We are evaluating Haxe as our scripting language with HashLink as target (compiled to C in final builds). Our current in-house scripting language has been working fine but it’s old and we don’t really have will power to maintain it in the long run.
Long story short, major concern is performance. Our current solution allows us to intechange data including structures between engine and scripting language. This allows us to do the following:
void VectorMulMatrix(Vector& vOut, const Vector& v, const Matrix& m) {
vOut = v * m;
}
and expose it scripts as:
import struct Vector { // structure is “aliased” with C++ implementation “by hand”
var x,y,z : float;
}
import operator* (a : ref Vector, b : ref Matrix) : vector;
Our old VM made sure that there are no copies of data made so when the VectorMulMatrix function is called the arguments point to memory managed directly by scripts.
How can I replicate this in Haxe/Hashlink?
Sepcifically:
being able to declare “C” like structures that will directly alias engine data
being able to pass this data in and out without any copying/marshalling/boxing etc.

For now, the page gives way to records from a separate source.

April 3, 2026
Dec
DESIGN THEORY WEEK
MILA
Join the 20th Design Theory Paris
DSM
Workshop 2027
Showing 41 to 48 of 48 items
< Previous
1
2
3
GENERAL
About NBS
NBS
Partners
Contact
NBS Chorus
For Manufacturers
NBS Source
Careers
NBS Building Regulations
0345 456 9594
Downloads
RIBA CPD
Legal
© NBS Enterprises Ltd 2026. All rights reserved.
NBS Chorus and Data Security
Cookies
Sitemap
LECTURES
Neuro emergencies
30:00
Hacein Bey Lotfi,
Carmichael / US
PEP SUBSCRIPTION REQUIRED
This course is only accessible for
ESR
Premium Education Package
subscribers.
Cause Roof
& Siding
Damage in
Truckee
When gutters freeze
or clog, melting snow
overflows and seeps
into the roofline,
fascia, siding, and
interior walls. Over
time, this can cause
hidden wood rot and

If I can’t replicate it 1-1 what is the current best practice for this?
I’ve not explored HashLink native interfacing yet but here’s an example for how you can achieve this with hxcpp (so the type is defined in C++ and passed around in haxe)
For HashLink, I’d recommend checking out the source code for Kha
Which supports HashLink/C and hxcpp – I don’t know anything about the details however, @RobDangerous is the brains behind it all
being able to declare “C” like structures that will directly alias engine data
There are a few options for that, but all of them have inconvenients.

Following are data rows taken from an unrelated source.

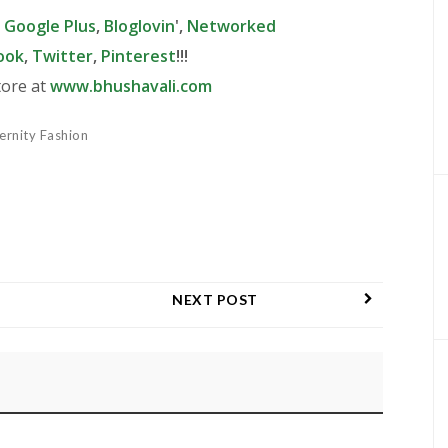
,
Google Plus
,
Bloglovin
',
Networked
ook
,
Twitter
,
Pinterest
!!!
tore at
www.bhushavali.com
ernity Fashion
NEXT POST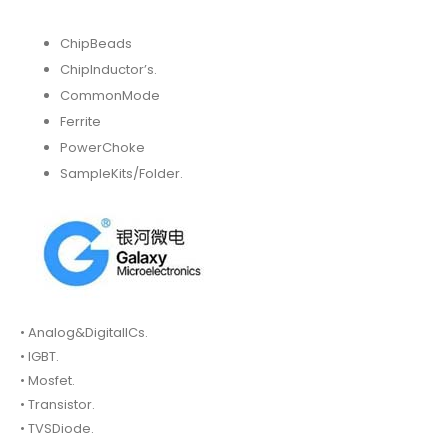
ChipBeads
ChipInductor’s.
CommonMode
Ferrite
PowerChoke
SampleKits/Folder.
• Analog&DigitalICs.
• IGBT.
• Mosfet.
• Transistor.
• TVSDiode.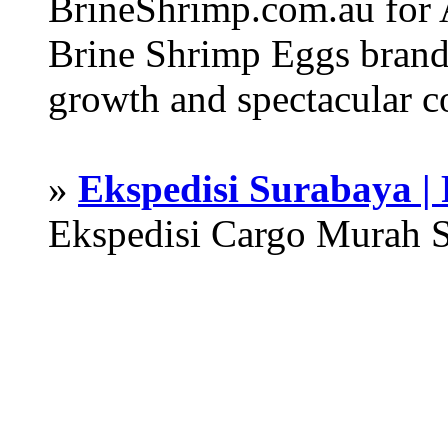
BrineShrimp.com.au for 
Brine Shrimp Eggs brand 
growth and spectacular c
»
Ekspedisi Surabaya |
Ekspedisi Cargo Murah 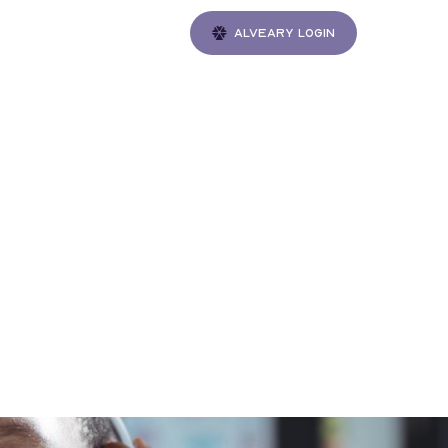
Alveary login
Gatherings
m the
th
ke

You could add hl_type *type to each of your c structs, and then use classes in haxe.
// c side
typedef struct {
hl_type *type;
int x;
int y;
int z;
} vector;
// in haxe
class Vec {
var x:Int;
var y:Int;
var z:Int;
}
You could also use classes with the @:struct metadata without having to change your structs on the c side, but that messes up the signature of the function so you’d have to manually define the type string.